2 hours, 8 minutes
PG-13 Parents Strongly Cautioned.
Making-of featurette; Commentary on select scenes
|This exhilerating French film is an adaptation of Francois Begaudeau's 2006 novel documenting a year in the life of a multicultural French classroom in the suburbs of Paris. Director Laurent Cantet ("Human Resources") used Begaudeau himself to play the teacher Francois Marin, a handsome, charismatic
thirtysomething whose playful, bristling approach, complete with sardonic
humor and often
genuine exasperation seems to be the perfect way of dealing with a
classroom of often unruly and inattentive teenage students.

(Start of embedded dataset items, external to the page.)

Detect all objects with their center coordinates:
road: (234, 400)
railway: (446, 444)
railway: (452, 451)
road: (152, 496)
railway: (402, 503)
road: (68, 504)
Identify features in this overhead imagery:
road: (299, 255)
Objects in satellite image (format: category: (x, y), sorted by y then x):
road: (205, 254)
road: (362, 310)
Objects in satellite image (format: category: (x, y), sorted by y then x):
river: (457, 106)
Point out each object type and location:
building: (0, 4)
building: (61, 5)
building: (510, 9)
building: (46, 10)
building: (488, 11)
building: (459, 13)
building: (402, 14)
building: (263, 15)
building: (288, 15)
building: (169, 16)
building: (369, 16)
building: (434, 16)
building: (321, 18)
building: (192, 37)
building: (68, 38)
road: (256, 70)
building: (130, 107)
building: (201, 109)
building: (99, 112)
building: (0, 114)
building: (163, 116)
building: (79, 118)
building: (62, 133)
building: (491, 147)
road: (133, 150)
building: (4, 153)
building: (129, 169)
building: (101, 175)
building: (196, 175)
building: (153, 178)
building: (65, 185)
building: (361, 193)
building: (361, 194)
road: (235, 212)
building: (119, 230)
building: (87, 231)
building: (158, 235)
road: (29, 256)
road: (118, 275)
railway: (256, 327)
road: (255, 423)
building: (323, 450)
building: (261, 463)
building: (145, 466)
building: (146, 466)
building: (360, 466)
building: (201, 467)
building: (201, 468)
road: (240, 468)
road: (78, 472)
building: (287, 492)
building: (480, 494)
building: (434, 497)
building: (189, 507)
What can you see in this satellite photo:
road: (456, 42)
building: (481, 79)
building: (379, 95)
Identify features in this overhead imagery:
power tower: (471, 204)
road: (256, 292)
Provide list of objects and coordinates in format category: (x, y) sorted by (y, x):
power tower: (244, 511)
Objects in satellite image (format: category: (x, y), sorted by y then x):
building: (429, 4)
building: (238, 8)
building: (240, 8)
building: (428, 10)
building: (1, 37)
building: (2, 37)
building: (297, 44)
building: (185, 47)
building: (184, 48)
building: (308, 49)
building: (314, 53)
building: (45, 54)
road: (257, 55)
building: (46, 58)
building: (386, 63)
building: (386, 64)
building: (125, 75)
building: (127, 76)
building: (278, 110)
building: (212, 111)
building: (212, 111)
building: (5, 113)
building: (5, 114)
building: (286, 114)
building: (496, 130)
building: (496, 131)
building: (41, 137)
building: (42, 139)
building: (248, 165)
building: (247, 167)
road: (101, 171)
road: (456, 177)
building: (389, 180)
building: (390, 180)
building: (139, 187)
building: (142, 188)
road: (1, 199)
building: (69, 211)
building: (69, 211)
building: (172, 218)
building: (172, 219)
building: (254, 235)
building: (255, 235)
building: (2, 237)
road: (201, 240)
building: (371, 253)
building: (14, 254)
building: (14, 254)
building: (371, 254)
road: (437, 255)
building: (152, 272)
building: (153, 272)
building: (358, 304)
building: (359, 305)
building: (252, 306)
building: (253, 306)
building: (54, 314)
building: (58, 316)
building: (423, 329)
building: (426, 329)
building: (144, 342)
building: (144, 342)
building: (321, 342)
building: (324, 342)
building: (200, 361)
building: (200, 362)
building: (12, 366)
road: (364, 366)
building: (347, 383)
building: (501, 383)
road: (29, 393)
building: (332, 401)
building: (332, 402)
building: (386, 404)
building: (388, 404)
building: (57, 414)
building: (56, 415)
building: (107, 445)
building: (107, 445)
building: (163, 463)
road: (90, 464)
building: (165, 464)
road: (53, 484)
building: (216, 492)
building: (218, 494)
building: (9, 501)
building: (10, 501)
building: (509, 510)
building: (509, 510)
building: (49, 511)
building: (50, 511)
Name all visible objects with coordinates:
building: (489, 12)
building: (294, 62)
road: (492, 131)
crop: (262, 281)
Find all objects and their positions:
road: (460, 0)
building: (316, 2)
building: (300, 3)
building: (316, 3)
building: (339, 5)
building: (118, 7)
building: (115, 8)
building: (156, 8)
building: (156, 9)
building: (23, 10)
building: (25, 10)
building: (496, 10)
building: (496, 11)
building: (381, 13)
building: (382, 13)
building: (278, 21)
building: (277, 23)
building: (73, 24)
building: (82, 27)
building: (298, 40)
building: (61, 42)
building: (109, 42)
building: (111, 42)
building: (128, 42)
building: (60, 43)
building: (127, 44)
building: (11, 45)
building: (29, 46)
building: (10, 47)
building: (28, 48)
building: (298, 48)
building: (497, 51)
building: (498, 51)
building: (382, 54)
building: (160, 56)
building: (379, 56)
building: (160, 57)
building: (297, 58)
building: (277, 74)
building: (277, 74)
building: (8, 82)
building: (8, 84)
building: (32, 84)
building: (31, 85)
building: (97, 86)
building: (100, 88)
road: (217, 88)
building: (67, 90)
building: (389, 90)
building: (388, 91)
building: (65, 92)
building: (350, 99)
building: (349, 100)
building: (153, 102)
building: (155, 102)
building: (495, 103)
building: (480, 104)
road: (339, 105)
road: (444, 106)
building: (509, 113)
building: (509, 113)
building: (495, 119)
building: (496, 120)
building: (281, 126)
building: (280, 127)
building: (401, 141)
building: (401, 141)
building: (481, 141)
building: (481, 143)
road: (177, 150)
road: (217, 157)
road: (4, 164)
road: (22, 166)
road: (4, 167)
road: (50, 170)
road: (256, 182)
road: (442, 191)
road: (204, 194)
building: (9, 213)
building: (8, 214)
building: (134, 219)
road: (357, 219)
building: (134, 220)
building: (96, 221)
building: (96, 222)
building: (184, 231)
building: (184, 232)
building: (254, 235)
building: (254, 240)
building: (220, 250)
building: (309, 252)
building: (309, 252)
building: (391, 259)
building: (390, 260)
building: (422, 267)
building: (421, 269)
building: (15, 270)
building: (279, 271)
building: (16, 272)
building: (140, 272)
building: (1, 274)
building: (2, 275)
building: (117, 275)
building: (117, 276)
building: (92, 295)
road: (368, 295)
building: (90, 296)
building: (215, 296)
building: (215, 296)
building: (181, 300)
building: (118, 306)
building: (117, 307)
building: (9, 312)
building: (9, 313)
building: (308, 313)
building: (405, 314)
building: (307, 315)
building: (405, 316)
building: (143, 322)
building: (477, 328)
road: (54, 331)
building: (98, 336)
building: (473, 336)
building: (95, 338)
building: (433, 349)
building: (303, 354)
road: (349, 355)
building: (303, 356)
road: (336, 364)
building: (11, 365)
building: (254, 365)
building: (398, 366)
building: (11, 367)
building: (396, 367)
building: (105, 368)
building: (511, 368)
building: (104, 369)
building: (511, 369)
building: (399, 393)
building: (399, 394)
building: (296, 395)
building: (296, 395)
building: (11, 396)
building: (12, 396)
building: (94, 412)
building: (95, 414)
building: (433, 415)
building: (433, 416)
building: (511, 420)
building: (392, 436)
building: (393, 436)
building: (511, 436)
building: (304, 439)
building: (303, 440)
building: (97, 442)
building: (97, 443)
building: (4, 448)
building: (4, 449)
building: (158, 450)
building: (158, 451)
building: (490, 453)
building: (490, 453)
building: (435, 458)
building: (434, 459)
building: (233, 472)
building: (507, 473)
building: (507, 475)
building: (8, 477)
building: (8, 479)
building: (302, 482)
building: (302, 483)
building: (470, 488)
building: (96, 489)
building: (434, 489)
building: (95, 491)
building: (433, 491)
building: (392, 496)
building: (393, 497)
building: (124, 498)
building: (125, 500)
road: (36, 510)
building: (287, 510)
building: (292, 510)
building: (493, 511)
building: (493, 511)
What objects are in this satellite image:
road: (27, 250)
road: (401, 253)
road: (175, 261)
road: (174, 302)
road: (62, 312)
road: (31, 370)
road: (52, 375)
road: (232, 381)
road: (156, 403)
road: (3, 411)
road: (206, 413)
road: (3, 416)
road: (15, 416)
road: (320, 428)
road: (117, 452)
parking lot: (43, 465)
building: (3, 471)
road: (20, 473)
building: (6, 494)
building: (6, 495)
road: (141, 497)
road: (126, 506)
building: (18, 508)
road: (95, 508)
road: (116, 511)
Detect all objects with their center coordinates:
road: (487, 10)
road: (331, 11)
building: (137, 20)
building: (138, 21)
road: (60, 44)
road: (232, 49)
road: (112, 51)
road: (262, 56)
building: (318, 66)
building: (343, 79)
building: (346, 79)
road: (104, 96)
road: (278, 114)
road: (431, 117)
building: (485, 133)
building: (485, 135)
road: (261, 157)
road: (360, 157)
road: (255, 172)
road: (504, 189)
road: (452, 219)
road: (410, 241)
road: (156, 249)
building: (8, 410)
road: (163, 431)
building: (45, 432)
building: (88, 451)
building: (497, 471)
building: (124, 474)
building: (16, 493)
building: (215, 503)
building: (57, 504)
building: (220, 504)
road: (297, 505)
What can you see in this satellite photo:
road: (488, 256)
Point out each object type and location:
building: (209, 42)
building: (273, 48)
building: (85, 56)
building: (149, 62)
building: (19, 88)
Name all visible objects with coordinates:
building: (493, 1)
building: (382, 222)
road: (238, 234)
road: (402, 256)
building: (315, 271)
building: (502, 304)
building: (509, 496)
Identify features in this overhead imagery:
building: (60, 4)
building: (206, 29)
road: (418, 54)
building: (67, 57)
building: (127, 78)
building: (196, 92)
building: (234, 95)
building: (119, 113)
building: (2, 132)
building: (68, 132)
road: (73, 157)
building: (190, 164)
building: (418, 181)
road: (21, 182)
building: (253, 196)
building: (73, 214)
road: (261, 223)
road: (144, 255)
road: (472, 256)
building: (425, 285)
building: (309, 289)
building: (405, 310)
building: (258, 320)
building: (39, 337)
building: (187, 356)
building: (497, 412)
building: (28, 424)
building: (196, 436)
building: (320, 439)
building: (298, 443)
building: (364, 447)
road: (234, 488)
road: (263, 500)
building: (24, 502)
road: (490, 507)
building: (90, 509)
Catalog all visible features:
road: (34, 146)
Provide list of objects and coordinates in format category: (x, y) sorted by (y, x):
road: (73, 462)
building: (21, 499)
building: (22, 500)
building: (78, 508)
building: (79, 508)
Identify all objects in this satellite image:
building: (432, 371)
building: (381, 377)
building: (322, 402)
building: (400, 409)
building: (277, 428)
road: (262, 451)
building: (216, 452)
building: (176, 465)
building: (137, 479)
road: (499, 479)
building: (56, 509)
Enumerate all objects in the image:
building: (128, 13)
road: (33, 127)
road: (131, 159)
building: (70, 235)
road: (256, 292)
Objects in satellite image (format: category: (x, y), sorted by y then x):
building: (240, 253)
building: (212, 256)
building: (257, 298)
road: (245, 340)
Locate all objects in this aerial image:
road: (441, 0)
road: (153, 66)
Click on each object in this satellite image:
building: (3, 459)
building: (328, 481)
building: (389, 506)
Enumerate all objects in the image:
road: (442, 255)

While the class has its share of well-behaved pupils like Asian immigrant Wei (Wei Huang), who
speaks assuredly despite his less-than-perfect French, it's the
troublemakers who leave the most vivid impression. And there are plenty of them including Esmeralda (Esmeralda Ouertani), with her impudent
tone; moody Khoumba (Rachel
Regulier), who comes to resent what she perceives as Francois' grudge
against her; and, most volatile of all, rebellious Souleymane (Franck
Keita), the angry son of Malian immigrants who seems unable, or unwilling, to connect to anyone around him.
The film reaches its
climax when Marin's job is threatened by some heated remarks he made to
some of his female students, and the faculty must decide whether Souleymane
can stay in school, but there's no kind of false
conclusion or melodrama as in so many of Hollywood dramas with similar themes. The message in the end is that there is no
message; people do their best, win some and lose some, and
after a summer break, it starts all over again. Though The Class tackles some specifically French ideas of race and identity and education, this is a universal story with intelligent insights into life in today's classrooms.